Raw data:
· · · ·

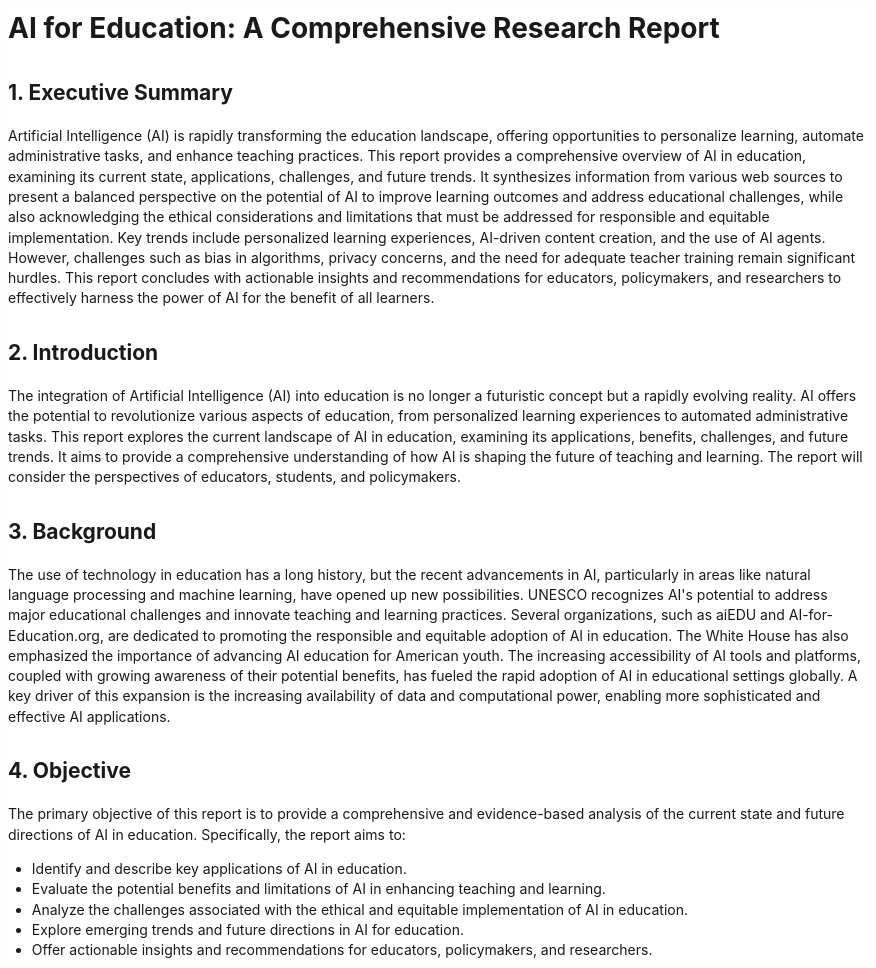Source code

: # AI for Education: A Comprehensive Research Report

## 1. Executive Summary

Artificial Intelligence (AI) is rapidly transforming the education landscape, offering opportunities to personalize learning, automate administrative tasks, and enhance teaching practices. This report provides a comprehensive overview of AI in education, examining its current state, applications, challenges, and future trends.  It synthesizes information from various web sources to present a balanced perspective on the potential of AI to improve learning outcomes and address educational challenges, while also acknowledging the ethical considerations and limitations that must be addressed for responsible and equitable implementation. Key trends include personalized learning experiences, AI-driven content creation, and the use of AI agents. However, challenges such as bias in algorithms, privacy concerns, and the need for adequate teacher training remain significant hurdles.  This report concludes with actionable insights and recommendations for educators, policymakers, and researchers to effectively harness the power of AI for the benefit of all learners.

## 2. Introduction

The integration of Artificial Intelligence (AI) into education is no longer a futuristic concept but a rapidly evolving reality.  AI offers the potential to revolutionize various aspects of education, from personalized learning experiences to automated administrative tasks.  This report explores the current landscape of AI in education, examining its applications, benefits, challenges, and future trends.  It aims to provide a comprehensive understanding of how AI is shaping the future of teaching and learning. The report will consider the perspectives of educators, students, and policymakers.

## 3. Background

The use of technology in education has a long history, but the recent advancements in AI, particularly in areas like natural language processing and machine learning, have opened up new possibilities.  UNESCO recognizes AI's potential to address major educational challenges and innovate teaching and learning practices. Several organizations, such as aiEDU and AI-for-Education.org, are dedicated to promoting the responsible and equitable adoption of AI in education.  The White House has also emphasized the importance of advancing AI education for American youth. The increasing accessibility of AI tools and platforms, coupled with growing awareness of their potential benefits, has fueled the rapid adoption of AI in educational settings globally.  A key driver of this expansion is the increasing availability of data and computational power, enabling more sophisticated and effective AI applications.

## 4. Objective

The primary objective of this report is to provide a comprehensive and evidence-based analysis of the current state and future directions of AI in education.  Specifically, the report aims to:

*   Identify and describe key applications of AI in education.
*   Evaluate the potential benefits and limitations of AI in enhancing teaching and learning.
*   Analyze the challenges associated with the ethical and equitable implementation of AI in education.
*   Explore emerging trends and future directions in AI for education.
*   Offer actionable insights and recommendations for educators, policymakers, and researchers.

· · · ·

Exercise prompt: Rewrite these lines with "Artificial Intelligence" changed to "Machine Intelligence" and nothing else altered, and leave the pictures out.

Problem solution:
Source code

: # AI for Education: A Comprehensive Research Report

## 1. Executive Summary

Machine Intelligence (AI) is rapidly transforming the education landscape, offering opportunities to personalize learning, automate administrative tasks, and enhance teaching practices. This report provides a comprehensive overview of AI in education, examining its current state, applications, challenges, and future trends.  It synthesizes information from various web sources to present a balanced perspective on the potential of AI to improve learning outcomes and address educational challenges, while also acknowledging the ethical considerations and limitations that must be addressed for responsible and equitable implementation. Key trends include personalized learning experiences, AI-driven content creation, and the use of AI agents. However, challenges such as bias in algorithms, privacy concerns, and the need for adequate teacher training remain significant hurdles.  This report concludes with actionable insights and recommendations for educators, policymakers, and researchers to effectively harness the power of AI for the benefit of all learners.

## 2. Introduction

The integration of Machine Intelligence (AI) into education is no longer a futuristic concept but a rapidly evolving reality.  AI offers the potential to revolutionize various aspects of education, from personalized learning experiences to automated administrative tasks.  This report explores the current landscape of AI in education, examining its applications, benefits, challenges, and future trends.  It aims to provide a comprehensive understanding of how AI is shaping the future of teaching and learning. The report will consider the perspectives of educators, students, and policymakers.

## 3. Background

The use of technology in education has a long history, but the recent advancements in AI, particularly in areas like natural language processing and machine learning, have opened up new possibilities.  UNESCO recognizes AI's potential to address major educational challenges and innovate teaching and learning practices. Several organizations, such as aiEDU and AI-for-Education.org, are dedicated to promoting the responsible and equitable adoption of AI in education.  The White House has also emphasized the importance of advancing AI education for American youth. The increasing accessibility of AI tools and platforms, coupled with growing awareness of their potential benefits, has fueled the rapid adoption of AI in educational settings globally.  A key driver of this expansion is the increasing availability of data and computational power, enabling more sophisticated and effective AI applications.

## 4. Objective

The primary objective of this report is to provide a comprehensive and evidence-based analysis of the current state and future directions of AI in education.  Specifically, the report aims to:

*   Identify and describe key applications of AI in education.
*   Evaluate the potential benefits and limitations of AI in enhancing teaching and learning.
*   Analyze the challenges associated with the ethical and equitable implementation of AI in education.
*   Explore emerging trends and future directions in AI for education.
*   Offer actionable insights and recommendations for educators, policymakers, and researchers.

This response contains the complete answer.